How Fe(II)/2-Oxoglutarate Oxygenase Chooses Chlorination over Hydroxylation: Electric Field-Driven Ligand Exchange Governs C-Cl Formation.
Jaber Sathik Rifayee Simahudeen Bathir SB, Thomas Midhun George MG, Krishnan Anandhu A, Gupta Kritika K et al.
Non-heme Fe(II)/2-oxoglutarate (2OG)-dependent halogenases catalyze highly selective C-H halogenation. BesD is a non-heme Fe(II)/2OG halogenase that performs regio- and stereoselective chlorination of the l-lysine (l-Lys) substrate. Understanding the mechanism by which halogenation is favored over canonical hydroxylation is essential for guiding enzyme engineering efforts aimed at converting hydroxylases into halogenases. Here, we combine molecular dynamics (MD) and hybrid quantum mechanics/molecular mechanics (QM/MM) calculations to elucidate the origin of chlorination selectivity in BesD and variants derived from a homologous hydroxylase. Our results indicate that, although the initial inline Cl-Fe(III)-OH intermediate is inherently predisposed toward hydroxylation, it undergoes a two-step isomerization in which the -Cl and -OH ligands exchange coordination positions. This rearrangement positions the chloride ligand trans to H207, where the protein's intrinsic electric field (IEF) enhances Fe-Cl bond polarization and promotes C-Cl bond formation, ultimately enabling the selective chlorination of l-Lys.

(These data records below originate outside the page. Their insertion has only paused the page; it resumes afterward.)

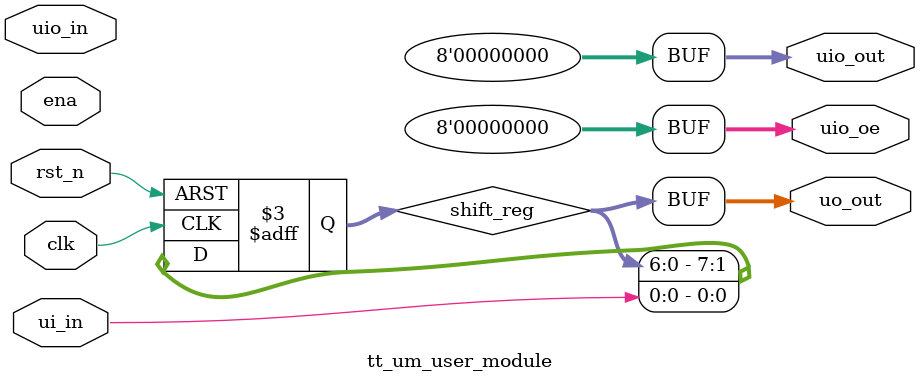
<source format=v>
/*
 * Top-level user module for Tiny Tapeout
 * 
 * This module implements an 8-cell shift register.
 * Based on your pinout in info.yaml:
 * - ui[0] (A) is the data input
 * - uo[7:0] are the 8 register outputs
 */

module tt_um_user_module(
    input wire [7:0] ui_in,    // Dedicated inputs
    output wire [7:0] uo_out,  // Dedicated outputs
    input wire [7:0] uio_in,   // IOs: Input path
    output wire [7:0] uio_out, // IOs: Output path
    output wire [7:0] uio_oe,  // IOs: Enable path (active high: 0=input, 1=output)
    input wire ena,            // Enable
    input wire clk,            // Clock
    input wire rst_n           // Reset (active low)
);

    // Internal register for the shift register stages
    reg [7:0] shift_reg;
    
    // 8-cell shift register: Each flip-flop's output feeds the next flip-flop's input
    // On each clock edge, data shifts from left to right
    always @(posedge clk or negedge rst_n) begin
        if (!rst_n) begin
            // Active-low reset: clear all bits
            shift_reg <= 8'b0;
        end else begin
            // Shift operation: new data enters from ui_in[0], rest shifts right
            shift_reg <= {shift_reg[6:0], ui_in[0]};
        end
    end
    
    // Output all 8 register bits
    assign uo_out = shift_reg;
    
    // Configure IOs as inputs (all zeros means input mode)
    assign uio_oe = 8'b0;
    assign uio_out = 8'b0;

endmodule


</source>
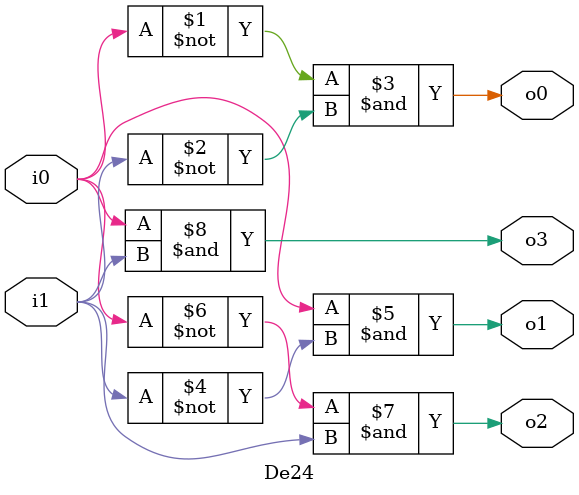
<source format=v>
`timescale 1ns / 1ps


module De24(
    input i0,i1,
    output o0,o1,o2,o3
    );
    assign o0 = ~i0 & ~i1;
    assign o1 = i0 & ~i1;
    assign o2 = ~i0 & i1;
    assign o3 = i0 & i1;
    
endmodule

</source>
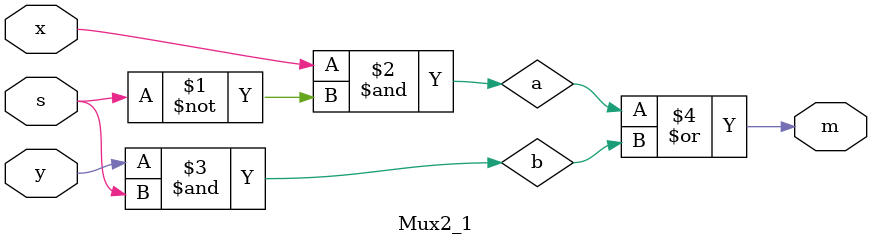
<source format=v>
`timescale 1ns / 1ps


module Mux2_1(
    input x,
    input y,
    input s,
    output m
    );
    wire a;
    wire b;
    wire c;
    and A1(a, x,~s);
    and A2(b, y,s);
    or r1(m, a,b);
    
endmodule

</source>
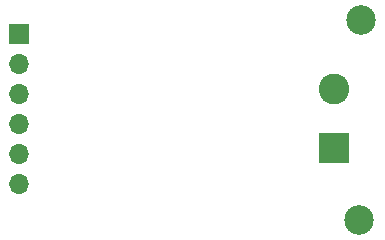
<source format=gbs>
G04 #@! TF.GenerationSoftware,KiCad,Pcbnew,7.0.2*
G04 #@! TF.CreationDate,2023-10-12T11:21:26+02:00*
G04 #@! TF.ProjectId,aansturing lamp pcb,61616e73-7475-4726-996e-67206c616d70,rev?*
G04 #@! TF.SameCoordinates,Original*
G04 #@! TF.FileFunction,Soldermask,Bot*
G04 #@! TF.FilePolarity,Negative*
%FSLAX46Y46*%
G04 Gerber Fmt 4.6, Leading zero omitted, Abs format (unit mm)*
G04 Created by KiCad (PCBNEW 7.0.2) date 2023-10-12 11:21:26*
%MOMM*%
%LPD*%
G01*
G04 APERTURE LIST*
%ADD10C,2.500000*%
%ADD11R,2.600000X2.600000*%
%ADD12C,2.600000*%
%ADD13R,1.700000X1.700000*%
%ADD14O,1.700000X1.700000*%
G04 APERTURE END LIST*
D10*
X110800000Y-91900000D03*
D11*
X108712000Y-85852000D03*
D12*
X108712000Y-80852000D03*
D10*
X111000000Y-75000000D03*
D13*
X82042000Y-76200000D03*
D14*
X82042000Y-78740000D03*
X82042000Y-81280000D03*
X82042000Y-83820000D03*
X82042000Y-86360000D03*
X82042000Y-88900000D03*
M02*

</source>
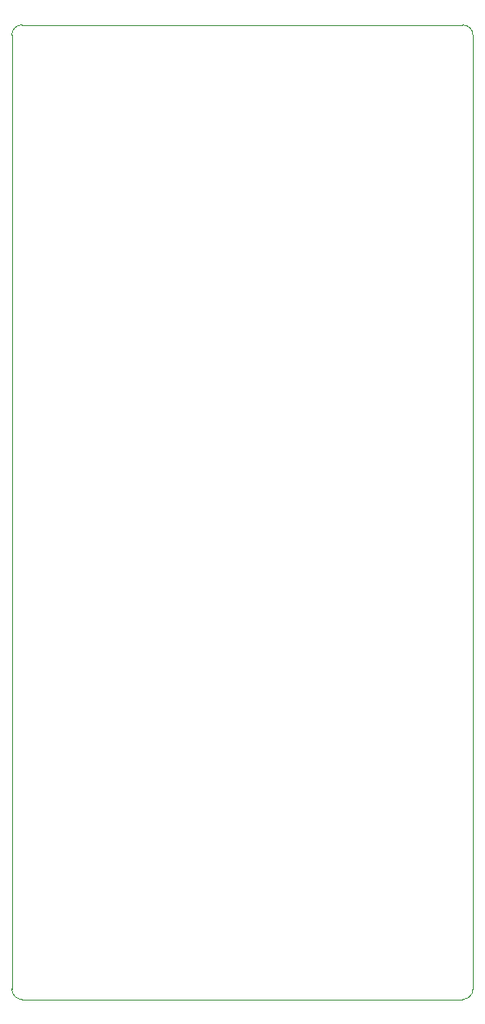
<source format=gbr>
G04 #@! TF.GenerationSoftware,KiCad,Pcbnew,(5.1.5)-3*
G04 #@! TF.CreationDate,2020-02-27T01:05:18-05:00*
G04 #@! TF.ProjectId,power_supply,706f7765-725f-4737-9570-706c792e6b69,rev?*
G04 #@! TF.SameCoordinates,Original*
G04 #@! TF.FileFunction,Profile,NP*
%FSLAX46Y46*%
G04 Gerber Fmt 4.6, Leading zero omitted, Abs format (unit mm)*
G04 Created by KiCad (PCBNEW (5.1.5)-3) date 2020-02-27 01:05:18*
%MOMM*%
%LPD*%
G04 APERTURE LIST*
%ADD10C,0.050000*%
G04 APERTURE END LIST*
D10*
X1000000Y5000000D02*
X44000000Y5000000D01*
X0Y99000000D02*
X0Y6000000D01*
X45000000Y6000000D02*
X45000000Y99000000D01*
X44000000Y100000000D02*
X1000000Y100000000D01*
X0Y99000000D02*
G75*
G02X1000000Y100000000I1000000J0D01*
G01*
X44000000Y100000000D02*
G75*
G02X45000000Y99000000I0J-1000000D01*
G01*
X1000000Y5000000D02*
G75*
G02X0Y6000000I0J1000000D01*
G01*
X45000000Y6000000D02*
G75*
G02X44000000Y5000000I-1000000J0D01*
G01*
M02*

</source>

Comparative analysis of the homologous hydroxylase and two halogenation-competent variants (Hydrox-3R and Chimera14) reveals halogenase-specific correlated motions between substituted second coordination sphere, long-range residues with the active-site, particularly the coordinated succinate, and the substrate. Notably, these collective motions mirror those observed in the native halogenase BesD. Furthermore, the Hydrox-3R and Chimera14 variants employ a two-step isomerization strategy analogous to that of BesD, enabling efficient chlorination through IEF alignment along the Fe-Cl bond. These results highlight the critical roles of collective correlated motions, the second coordination sphere, and long-range interactions, as well as enzyme-generated electric fields, in determining halogenation selectivity in non-heme Fe(II)/2OG-dependent oxygenases. Ultimately, halogenation is achieved not due to a new catalytic mechanism, but rather due to subtle electronic, geometric, and dynamic perturbations of a hydroxylase scaffold. These insights provide a mechanistic framework for engineering hydroxylases into halogenases with enhanced activity.